Newbie question - LSTM is not updating itself

Hello, I am trying to create an LSTM to learn on toy data that is similar to some data I want to train on. My code runs, but the network does not update itself and does not learn the labels. This is a binary classification problem, so I am storing my labels (0/1) in a tensor of size (num_datapts x 1) and my inputs are in a tensor of size (num_datapts x 3).

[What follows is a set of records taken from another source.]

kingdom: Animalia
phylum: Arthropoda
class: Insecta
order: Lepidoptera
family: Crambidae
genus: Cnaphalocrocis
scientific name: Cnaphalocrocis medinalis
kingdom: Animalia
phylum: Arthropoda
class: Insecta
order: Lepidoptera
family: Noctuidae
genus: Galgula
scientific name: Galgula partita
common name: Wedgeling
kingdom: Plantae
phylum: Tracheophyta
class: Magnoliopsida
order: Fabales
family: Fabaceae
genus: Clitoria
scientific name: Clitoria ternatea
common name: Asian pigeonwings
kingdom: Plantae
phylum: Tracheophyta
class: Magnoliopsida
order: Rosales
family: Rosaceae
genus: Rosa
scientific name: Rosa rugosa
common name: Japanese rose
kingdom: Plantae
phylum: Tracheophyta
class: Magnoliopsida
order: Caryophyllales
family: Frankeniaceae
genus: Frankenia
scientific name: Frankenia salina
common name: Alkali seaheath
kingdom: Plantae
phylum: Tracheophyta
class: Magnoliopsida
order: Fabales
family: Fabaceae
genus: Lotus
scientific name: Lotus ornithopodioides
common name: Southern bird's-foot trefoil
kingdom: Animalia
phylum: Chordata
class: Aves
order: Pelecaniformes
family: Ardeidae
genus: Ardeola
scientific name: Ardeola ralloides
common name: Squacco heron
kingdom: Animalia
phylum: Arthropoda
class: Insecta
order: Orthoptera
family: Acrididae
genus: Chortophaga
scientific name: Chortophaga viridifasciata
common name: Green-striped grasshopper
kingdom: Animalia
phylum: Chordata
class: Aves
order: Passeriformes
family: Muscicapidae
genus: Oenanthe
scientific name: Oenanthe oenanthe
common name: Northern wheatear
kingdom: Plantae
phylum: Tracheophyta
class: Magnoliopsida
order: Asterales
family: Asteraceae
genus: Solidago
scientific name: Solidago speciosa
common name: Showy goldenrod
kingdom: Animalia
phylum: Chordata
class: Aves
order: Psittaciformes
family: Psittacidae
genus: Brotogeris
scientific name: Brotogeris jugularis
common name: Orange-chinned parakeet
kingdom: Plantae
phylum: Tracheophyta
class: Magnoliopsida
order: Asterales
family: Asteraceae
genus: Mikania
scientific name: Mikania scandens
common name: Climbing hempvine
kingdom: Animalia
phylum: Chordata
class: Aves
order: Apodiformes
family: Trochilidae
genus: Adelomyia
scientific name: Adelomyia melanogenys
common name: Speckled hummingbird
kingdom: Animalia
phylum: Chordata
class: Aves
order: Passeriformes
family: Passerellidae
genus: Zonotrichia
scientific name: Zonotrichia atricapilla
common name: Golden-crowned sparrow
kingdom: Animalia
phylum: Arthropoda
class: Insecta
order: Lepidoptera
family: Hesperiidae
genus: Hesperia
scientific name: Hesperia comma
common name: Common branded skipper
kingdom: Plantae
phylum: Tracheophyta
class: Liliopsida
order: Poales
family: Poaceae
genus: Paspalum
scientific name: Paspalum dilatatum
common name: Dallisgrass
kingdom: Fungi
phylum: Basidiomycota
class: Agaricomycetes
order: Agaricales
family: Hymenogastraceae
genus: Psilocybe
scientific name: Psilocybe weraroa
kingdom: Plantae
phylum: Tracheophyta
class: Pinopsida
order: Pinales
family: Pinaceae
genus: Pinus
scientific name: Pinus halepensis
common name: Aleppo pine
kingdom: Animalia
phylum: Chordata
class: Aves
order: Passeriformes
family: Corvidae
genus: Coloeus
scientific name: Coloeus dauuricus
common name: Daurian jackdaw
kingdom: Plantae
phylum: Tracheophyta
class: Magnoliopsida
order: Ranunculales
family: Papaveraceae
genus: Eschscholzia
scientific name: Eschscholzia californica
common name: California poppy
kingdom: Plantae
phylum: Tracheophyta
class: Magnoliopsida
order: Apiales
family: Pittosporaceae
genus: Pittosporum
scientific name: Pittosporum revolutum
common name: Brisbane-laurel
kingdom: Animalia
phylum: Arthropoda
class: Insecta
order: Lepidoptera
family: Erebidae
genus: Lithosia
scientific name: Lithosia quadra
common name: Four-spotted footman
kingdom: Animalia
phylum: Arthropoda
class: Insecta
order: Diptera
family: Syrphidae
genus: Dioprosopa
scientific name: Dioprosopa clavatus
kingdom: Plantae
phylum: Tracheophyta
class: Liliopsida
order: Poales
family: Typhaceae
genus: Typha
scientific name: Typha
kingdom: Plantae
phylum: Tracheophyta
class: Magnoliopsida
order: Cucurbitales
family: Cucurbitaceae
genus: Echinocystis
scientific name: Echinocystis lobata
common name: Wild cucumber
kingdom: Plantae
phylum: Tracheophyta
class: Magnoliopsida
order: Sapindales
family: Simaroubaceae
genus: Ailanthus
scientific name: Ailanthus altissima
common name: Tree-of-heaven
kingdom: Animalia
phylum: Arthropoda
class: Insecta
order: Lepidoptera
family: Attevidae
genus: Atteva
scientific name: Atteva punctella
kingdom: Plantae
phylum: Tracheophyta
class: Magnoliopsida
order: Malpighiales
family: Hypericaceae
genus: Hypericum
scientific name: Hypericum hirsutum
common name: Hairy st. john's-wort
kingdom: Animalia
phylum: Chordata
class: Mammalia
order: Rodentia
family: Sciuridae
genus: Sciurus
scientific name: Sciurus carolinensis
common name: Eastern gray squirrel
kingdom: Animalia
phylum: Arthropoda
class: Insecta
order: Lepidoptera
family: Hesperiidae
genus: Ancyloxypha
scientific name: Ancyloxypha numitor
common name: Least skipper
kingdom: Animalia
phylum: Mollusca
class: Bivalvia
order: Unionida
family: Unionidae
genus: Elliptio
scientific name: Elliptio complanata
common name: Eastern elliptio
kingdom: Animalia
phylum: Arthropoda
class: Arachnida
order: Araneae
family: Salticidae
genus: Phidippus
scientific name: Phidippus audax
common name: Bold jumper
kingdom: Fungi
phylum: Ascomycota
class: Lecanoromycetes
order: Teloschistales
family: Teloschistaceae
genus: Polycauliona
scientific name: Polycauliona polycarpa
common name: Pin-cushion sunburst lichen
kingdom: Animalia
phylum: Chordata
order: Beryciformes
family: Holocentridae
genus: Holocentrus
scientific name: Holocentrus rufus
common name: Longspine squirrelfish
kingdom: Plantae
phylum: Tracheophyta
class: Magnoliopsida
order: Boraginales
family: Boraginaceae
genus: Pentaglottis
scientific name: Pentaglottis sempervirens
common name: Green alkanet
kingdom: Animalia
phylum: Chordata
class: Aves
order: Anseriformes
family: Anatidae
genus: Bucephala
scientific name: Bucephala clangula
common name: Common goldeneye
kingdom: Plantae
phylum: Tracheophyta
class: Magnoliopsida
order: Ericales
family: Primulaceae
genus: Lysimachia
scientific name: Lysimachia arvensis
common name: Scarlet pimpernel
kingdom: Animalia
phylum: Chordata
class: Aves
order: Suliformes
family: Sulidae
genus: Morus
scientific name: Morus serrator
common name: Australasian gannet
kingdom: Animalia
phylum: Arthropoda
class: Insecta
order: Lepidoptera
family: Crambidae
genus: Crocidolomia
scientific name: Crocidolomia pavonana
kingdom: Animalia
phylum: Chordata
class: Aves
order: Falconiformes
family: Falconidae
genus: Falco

Here is the complete code:

import torch
import torch.nn as nn
import torch.nn.functional as F
import torch.optim as optim

INPUT_SIZE = 3
HIDDEN_SIZE = 3
OUTPUT_SIZE = 1     # why 2?

class MyLSTM(nn.Module):

    def __init__(self, input_dim, hidden_dim, output_size):
        super(MyLSTM, self).__init__()
        self.hidden_dim = hidden_dim
        # The LSTM takes word embeddings as inputs, and outputs hidden states
        # with dimensionality hidden_dim.
        self.lstm = nn.LSTM(input_dim, hidden_dim)
        # The linear layer that maps from hidden state space to tag space
        self.fc1 = nn.Linear(hidden_dim, output_size)
        self.hidden = self.init_hidden()

    def init_hidden(self):
        # Before we've done anything, we dont have any hidden state.
        # Refer to the Pytorch documentation to see exactly
        # why they have this dimensionality.
        # The axes semantics are (num_layers, minibatch_size, hidden_dim)
        return (torch.zeros(1, 1, self.hidden_dim),     # hx & cx
                torch.zeros(1, 1, self.hidden_dim))

    def forward(self, input):
        lstm_out, self.hidden = self.lstm(input, self.hidden)
        tag_space = self.fc1(lstm_out.view(len(input), -1))
        # F.log_softmax applies softmax activation function on outputs
        # Take the log because we're going to define the loss function as NLL and it expects that
        tag_scores = F.softmax(tag_space, dim=0)
        return tag_scores

# Make some input data
inputs = [torch.randn(1, 3), torch.randn(1, 3), torch.randn(1, 3)] # for _ in range(5)]  # make a sequence of length 5
#targets = [torch.ones(1,3, dtype=torch.int64), torch.ones(1,3, dtype=torch.int64), torch.ones(1,3, dtype=torch.int64)]
#targets = torch.tensor([[1], [1], [1]], dtype=torch.float32) #torch.tensor([[0], [0], [1]])
# Add the extra 2nd dimension
# Cat concatenates the list of 3 1x3 tensors into one 3x3 tensor.
# View changes the dimensions of the tensor while preserving the data. -1 infers the size from other dimensions.
# This goes 3*(1 x 3) -> (3 x 3) -> (3 x 1 x 3)
inputs = torch.cat(inputs).view(len(inputs), 1, -1)
targets = torch.tensor([0, 0, 0], dtype=torch.float32) #torch.cat(targets)#.view(len(targets), 1, -1)
print targets.dim()

# Train the model
model = MyLSTM(INPUT_SIZE, HIDDEN_SIZE, OUTPUT_SIZE)
loss_function = nn.BCELoss()
optimizer = optim.SGD(model.parameters(), lr=0.1)

# See what the scores are before training
# Note that element i,j of the output is the score for tag j for word i.
# Here we don't need to train, so the code is wrapped in torch.no_grad()
with torch.no_grad():
    tag_scores = model(inputs)
    print(tag_scores)

for epoch in range(300):  # again, normally you would NOT do 300 epochs, it is toy data
    # Step 1. Remember that Pytorch accumulates gradients.
    # We need to clear them out before each instance
    model.zero_grad()

    # Also, we need to clear out the hidden state of the LSTM,
    # detaching it from its history on the last instance.
    model.hidden = model.init_hidden()

    # Step 2. Run our forward pass.
    tag_scores = model(inputs)

    # Step 3. Compute the loss, gradients, and update the parameters by
    #  calling optimizer.step()
    loss = loss_function(tag_scores, targets)
    print tag_scores
    print loss
    loss.backward()
    optimizer.step()

with torch.no_grad():
    tag_scores = model(inputs)
    print(tag_scores)

Can anyone tell me what is going on?